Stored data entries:
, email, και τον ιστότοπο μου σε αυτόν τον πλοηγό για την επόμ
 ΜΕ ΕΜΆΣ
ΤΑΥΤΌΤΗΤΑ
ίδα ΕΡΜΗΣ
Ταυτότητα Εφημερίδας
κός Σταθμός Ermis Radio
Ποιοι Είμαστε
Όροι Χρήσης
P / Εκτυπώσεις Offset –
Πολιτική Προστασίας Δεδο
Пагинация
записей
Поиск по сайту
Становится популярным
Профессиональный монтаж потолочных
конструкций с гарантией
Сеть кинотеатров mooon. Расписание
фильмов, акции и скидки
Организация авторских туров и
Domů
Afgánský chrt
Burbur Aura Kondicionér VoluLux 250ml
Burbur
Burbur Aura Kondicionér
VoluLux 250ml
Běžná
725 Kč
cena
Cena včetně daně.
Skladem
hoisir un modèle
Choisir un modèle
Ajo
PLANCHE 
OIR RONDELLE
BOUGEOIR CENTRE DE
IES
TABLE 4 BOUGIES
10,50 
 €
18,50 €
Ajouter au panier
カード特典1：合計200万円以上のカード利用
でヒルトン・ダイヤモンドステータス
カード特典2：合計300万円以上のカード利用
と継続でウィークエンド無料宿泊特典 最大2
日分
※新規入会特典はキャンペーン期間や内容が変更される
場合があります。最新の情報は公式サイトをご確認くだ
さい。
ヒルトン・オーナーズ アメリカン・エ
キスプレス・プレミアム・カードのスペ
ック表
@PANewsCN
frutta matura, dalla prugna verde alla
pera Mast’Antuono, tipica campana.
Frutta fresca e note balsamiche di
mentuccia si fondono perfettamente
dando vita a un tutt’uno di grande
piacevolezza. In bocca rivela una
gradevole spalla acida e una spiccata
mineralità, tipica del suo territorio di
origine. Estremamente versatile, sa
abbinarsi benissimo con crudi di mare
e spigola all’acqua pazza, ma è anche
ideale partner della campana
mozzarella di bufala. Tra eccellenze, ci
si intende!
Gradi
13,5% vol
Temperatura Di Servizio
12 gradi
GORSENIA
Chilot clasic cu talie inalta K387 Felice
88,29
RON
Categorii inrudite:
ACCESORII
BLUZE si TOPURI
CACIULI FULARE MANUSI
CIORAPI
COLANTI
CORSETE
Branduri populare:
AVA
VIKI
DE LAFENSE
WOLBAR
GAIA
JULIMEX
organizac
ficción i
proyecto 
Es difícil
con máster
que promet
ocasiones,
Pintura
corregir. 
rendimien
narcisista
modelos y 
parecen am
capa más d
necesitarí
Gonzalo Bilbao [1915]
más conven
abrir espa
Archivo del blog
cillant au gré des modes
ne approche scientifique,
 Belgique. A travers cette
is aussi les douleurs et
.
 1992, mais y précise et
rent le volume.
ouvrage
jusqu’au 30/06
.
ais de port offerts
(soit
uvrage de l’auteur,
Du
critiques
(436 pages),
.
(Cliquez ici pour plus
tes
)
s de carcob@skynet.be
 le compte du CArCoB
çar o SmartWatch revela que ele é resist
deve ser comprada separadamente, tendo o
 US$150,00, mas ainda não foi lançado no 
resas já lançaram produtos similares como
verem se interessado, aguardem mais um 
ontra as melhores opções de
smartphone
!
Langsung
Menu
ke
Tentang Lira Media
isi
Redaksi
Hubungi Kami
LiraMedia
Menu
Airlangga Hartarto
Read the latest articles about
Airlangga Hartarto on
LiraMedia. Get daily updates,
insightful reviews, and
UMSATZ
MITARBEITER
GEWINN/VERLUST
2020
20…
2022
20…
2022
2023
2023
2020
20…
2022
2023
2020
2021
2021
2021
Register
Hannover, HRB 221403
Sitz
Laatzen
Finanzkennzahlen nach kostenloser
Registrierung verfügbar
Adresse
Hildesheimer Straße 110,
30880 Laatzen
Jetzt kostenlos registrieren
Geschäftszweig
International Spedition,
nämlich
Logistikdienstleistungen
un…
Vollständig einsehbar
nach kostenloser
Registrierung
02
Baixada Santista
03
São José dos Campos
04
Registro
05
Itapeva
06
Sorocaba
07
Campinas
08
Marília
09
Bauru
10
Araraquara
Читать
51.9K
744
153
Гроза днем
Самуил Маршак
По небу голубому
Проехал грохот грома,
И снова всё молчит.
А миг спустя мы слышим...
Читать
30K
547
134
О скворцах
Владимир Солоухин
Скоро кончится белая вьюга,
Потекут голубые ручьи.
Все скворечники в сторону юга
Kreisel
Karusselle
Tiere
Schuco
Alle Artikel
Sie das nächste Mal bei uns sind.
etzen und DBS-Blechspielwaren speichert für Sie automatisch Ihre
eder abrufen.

▸ **WRITTEN TASK**
Starting at the beginning of the listing above and ending at the line containing "Становится популярным", rewrite those lines with "Пагинация" swapped for "Навигация" and everything else left as is.

▸ **OUTPUT OF THE TASK**
, email, και τον ιστότοπο μου σε αυτόν τον πλοηγό για την επόμ
 ΜΕ ΕΜΆΣ
ΤΑΥΤΌΤΗΤΑ
ίδα ΕΡΜΗΣ
Ταυτότητα Εφημερίδας
κός Σταθμός Ermis Radio
Ποιοι Είμαστε
Όροι Χρήσης
P / Εκτυπώσεις Offset –
Πολιτική Προστασίας Δεδο
Навигация
записей
Поиск по сайту
Становится популярным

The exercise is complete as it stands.